_PASSAGE TO READ_.
((

Everyone would agree that car accidents – from the most minor fender bender to the worst wrecks – are bad. The lawyers that inevitably become involved in court cases don’t always agree about who has the most accurate recollection of how an accident happened. That’s where Pierre Nugues and his team at Lund University in Sweden come in.

Researchers there are developing what they call “CarSim,” a text-to-scene converter for vehicle accident reports. What this means is that the software will be able to take a written report and convert it into a three-dimensional animated “film.” For example, if at some point the report said “the car turned right,” the software would show a car turning right on the screen. The idea is that if a witness can actually see a replay on TV, he or she will be able to be more accurate about what happened.

At the moment, it’s all fairly basic and primitive, but if you think about what this software might be able to do in the future, the implications for Hollywood – and people like you and me – are astounding.

For example, consider what this will do for movies. Software called “MovieSim” would be able to read a script and immediately convert it to an animated film, giving a whole new meaning to the phrase “straight to video.” This, in turn, might improve the quality of films because execs could watch scripts before inflicting them on the general public. Consider the following studio board meeting:

EXEC1: Right guys, time to review this week’s script submissions. Someone feed the computer.
EXEC2: Okay, this first one is about a prize fighter named Rocko that beats the odds.
[They watch the MovieSim]
EXEC1: That was terrible! Full of cliches and really bad acting!
EXEC2: Okay, let’s try this one. It’s all about an unlikely crew in a space shuttle trying to stop an asteroid from smashing into Earth.
[They watch.]
EXEC1: That’s was awful! The plot was threadbare, the science all over the map, and the soundtrack was far too loud!
EXEC2: Er, those were our two best scripts. We did stuff like this last year, and the year before and…
EXEC1: This is what we’ve been producing?! Ye gods, I had no idea.

In addition to quality control, the software could also be used to prevent movie tragedies altogether. Many a production company thought it would be a good idea to convert a popular product or novel to a movie. When fed something like the Nintendo game “Super Mario Bros.” or the ponderous and dense novel Ulysses by James Joyce, the software would simply throw a “DOES NOT COMPUTE! ERROR!” message. This would save millions for the studios and prevent movie critic suffering world wide.

A plug-in for the software would improve the quality of TV shows, too. All you would have to do is put together a database of all previous TV shows and then have the software analyze your new scripts. With any luck, you’d get a report like this:

Line 22: This dialogue sounds like a four-year-old wrote it.
Line 87: This was done on Episode 22 of “M*A*S*H,” Episode 59 of “St. Elsewhere” and Episodes 43, 105, 210 and 347 of “ER.”
Line 108: Your audience can see how this is going to end a mile away.
Line 390: This is a really stupid plot development.
Line 506: This is totally out of character.
Line 1089: Please step away from your keyboard. Do not attempt another script.

The most interesting development though, will be what it allows average people to do. Just as the Internet has allowed every Tom, Dick and Harry to publish his innermost thoughts on a daily – nay – hourly basis, text-to-scene software will allow just about anyone to be a filmmaker. Just think of all the new vignettes, short films and feature length productions there will be. New camera angles, new techniques, thousands of new videos from people all around the world converting what they’re thinking to film.

Indeed, the amateur porn industry may never be the same.

))

_DATASET CONTENT_.
((

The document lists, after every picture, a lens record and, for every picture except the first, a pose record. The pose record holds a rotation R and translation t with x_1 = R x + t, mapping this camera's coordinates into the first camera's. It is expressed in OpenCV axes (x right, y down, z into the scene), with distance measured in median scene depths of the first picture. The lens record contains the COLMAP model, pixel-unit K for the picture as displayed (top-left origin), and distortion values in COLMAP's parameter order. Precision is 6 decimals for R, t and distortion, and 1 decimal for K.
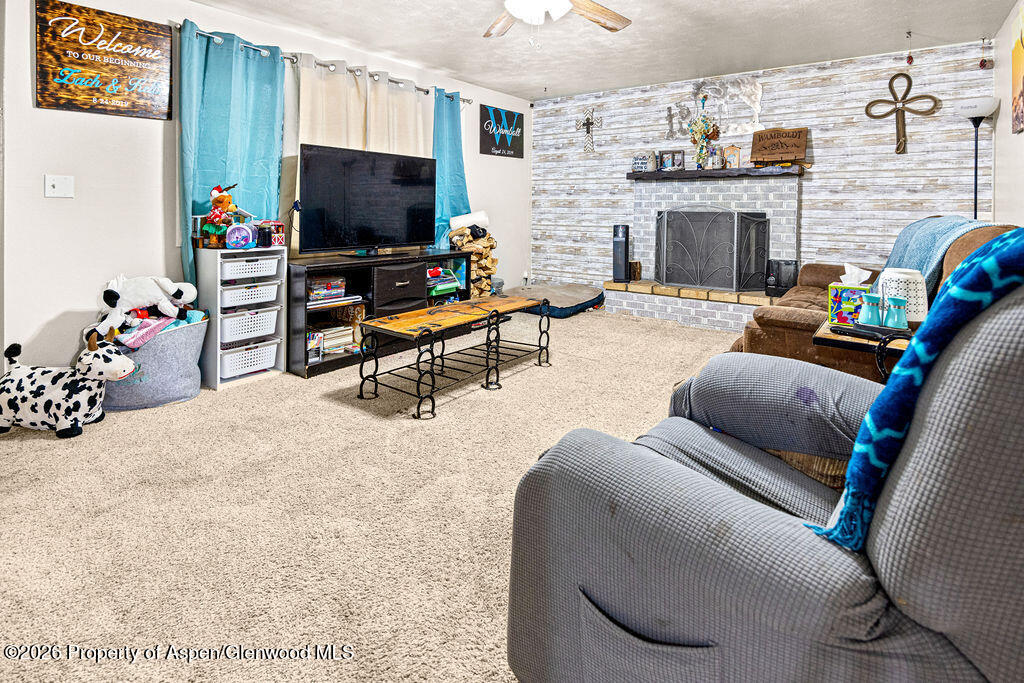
lens RADIAL K [[548.0, 0, 512.0], [0, 548.0, 341.5], [0, 0, 1]] dist [0.000897, -0.000115]
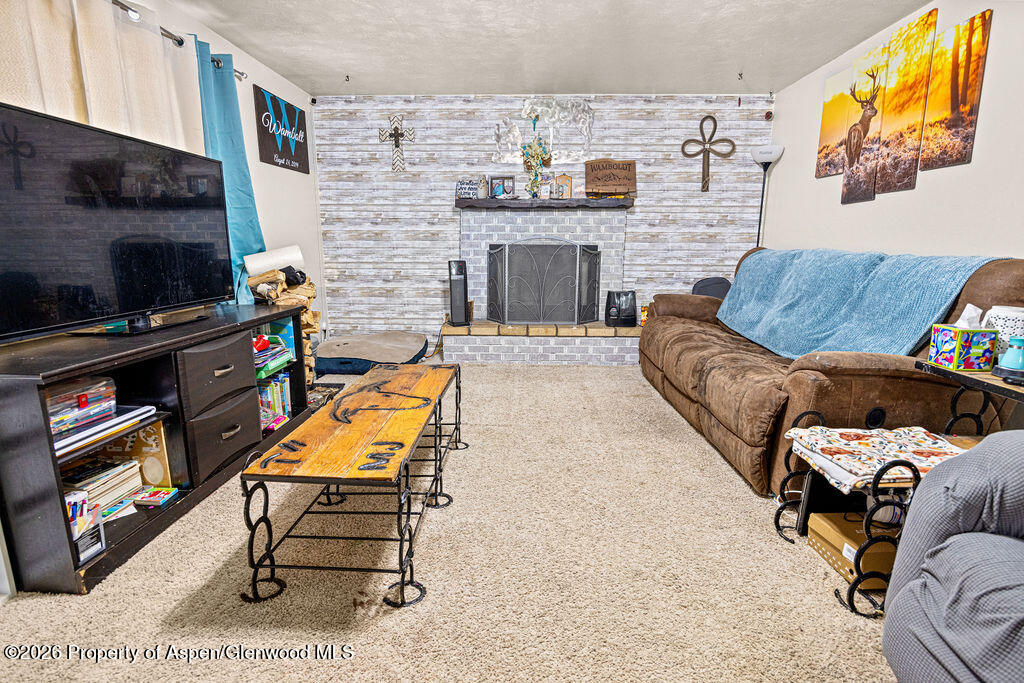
lens RADIAL K [[477.3, 0, 513.0], [0, 477.3, 404.9], [0, 0, 1]] dist [-0.003260, -0.000974]
pose [[0.810474, -0.193317, 0.552957, -0.208612], [0.140465, 0.980571, 0.136931, -0.083507], [-0.568684, -0.033308, 0.821881, 0.334743]]
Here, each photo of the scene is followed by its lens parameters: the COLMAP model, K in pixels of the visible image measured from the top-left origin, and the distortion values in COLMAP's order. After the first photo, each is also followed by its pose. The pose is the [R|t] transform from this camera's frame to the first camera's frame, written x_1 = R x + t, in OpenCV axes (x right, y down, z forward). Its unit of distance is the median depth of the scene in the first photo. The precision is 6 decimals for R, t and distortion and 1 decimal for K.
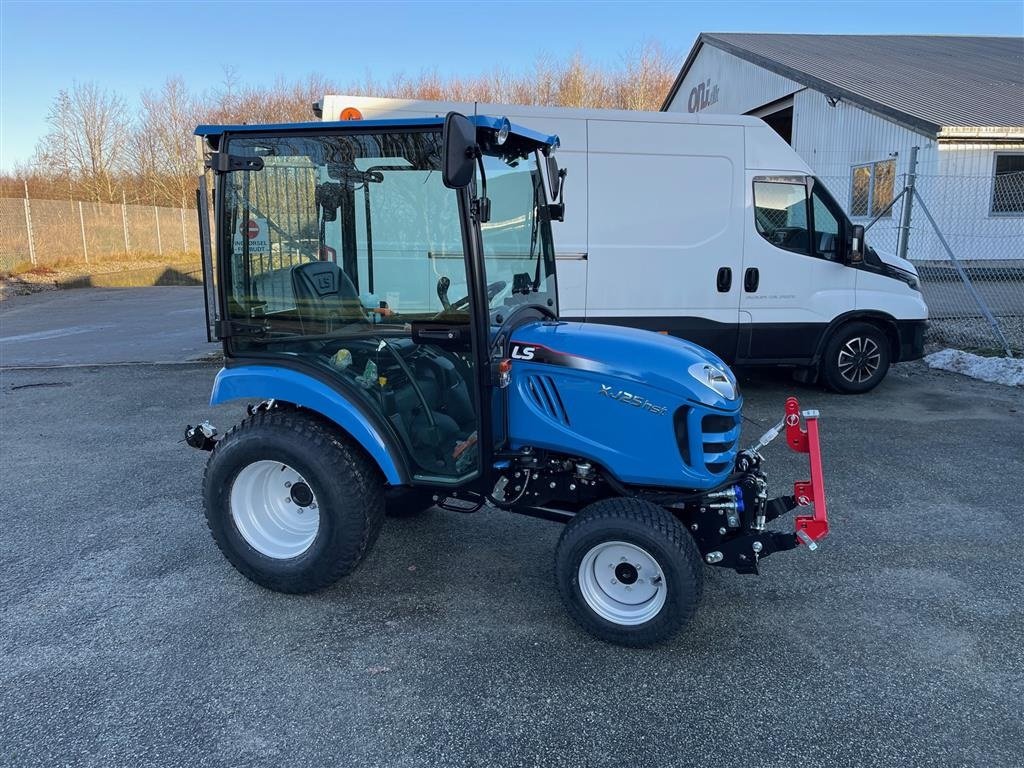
lens RADIAL K [[813.4, 0, 519.9], [0, 813.4, 385.7], [0, 0, 1]] dist [0.046587, -0.078503]
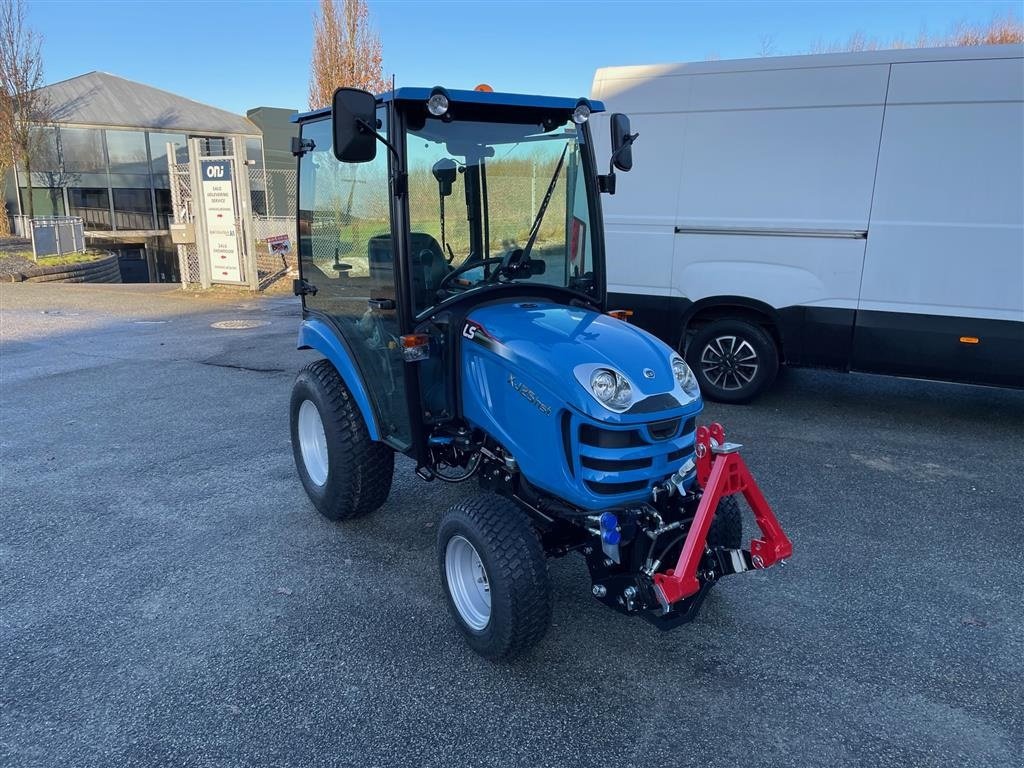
lens RADIAL K [[813.4, 0, 502.6], [0, 813.4, 398.1], [0, 0, 1]] dist [0.046587, -0.078503]
pose [[0.766045, 0.152944, -0.624326, 0.603647], [-0.121444, 0.988224, 0.093079, -0.052598], [0.631210, 0.004518, 0.775599, 0.244450]]
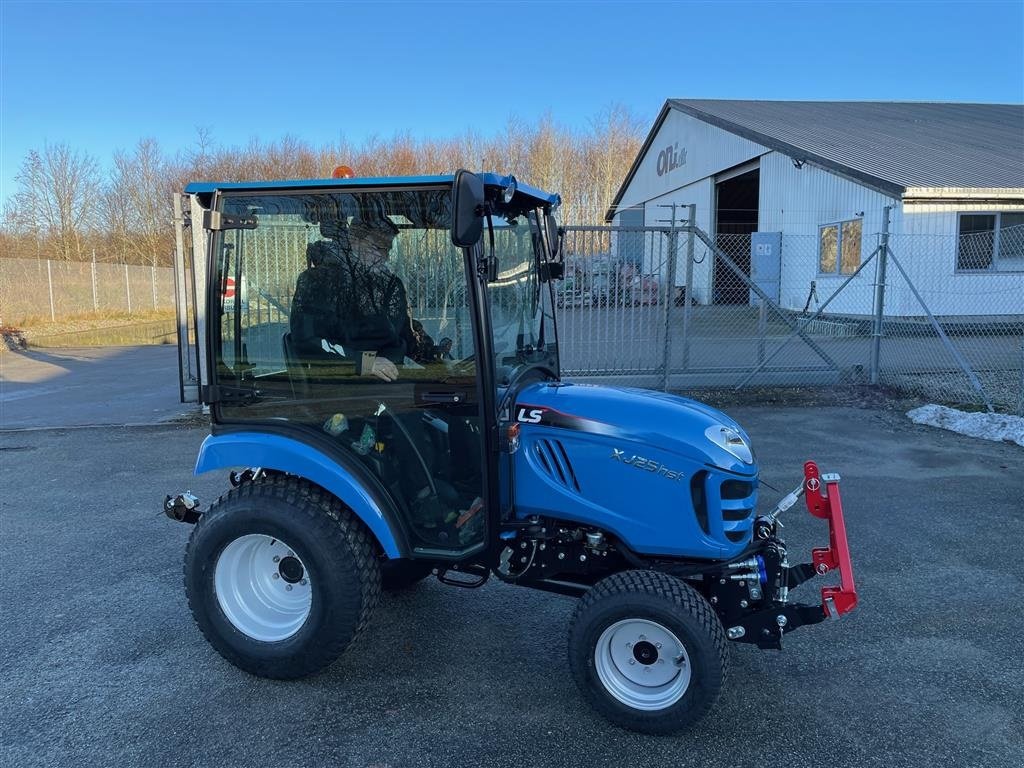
lens RADIAL K [[813.4, 0, 520.4], [0, 813.4, 375.8], [0, 0, 1]] dist [0.046587, -0.078503]
pose [[0.999273, -0.006226, 0.037600, -0.039406], [0.009216, 0.996762, -0.079883, -0.010510], [-0.036981, 0.080172, 0.996095, 0.042208]]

))

_CHECK YOUR UNDERSTANDING_.
[1] Copy out the stretch of the piece on text-to-scene software from "Line 506: This" through "thinking to film.".
[2] Using the piece on text-to-scene software, mark each statement yes or no and quote the words that decide it: (a) CarSim is meant to turn a written accident report into a three-dimensional animated film. (b) The software is described as already highly advanced. (c) In the imagined studio meeting, EXEC1 likes the first script.

_LIST OF ANSWERS_.
[1]
Line 506: This is totally out of character.
Line 1089: Please step away from your keyboard. Do not attempt another script.

The most interesting development though, will be what it allows average people to do. Just as the Internet has allowed every Tom, Dick and Harry to publish his innermost thoughts on a daily – nay – hourly basis, text-to-scene software will allow just about anyone to be a filmmaker. Just think of all the new vignettes, short films and feature length productions there will be. New camera angles, new techniques, thousands of new videos from people all around the world converting what they’re thinking to film.

[2]
(a) Yes: "the software will be able to take a written report and convert it into a three-dimensional animated “film.”"
(b) No: "At the moment, it’s all fairly basic and primitive"
(c) No: "That was terrible! Full of cliches and really bad acting!"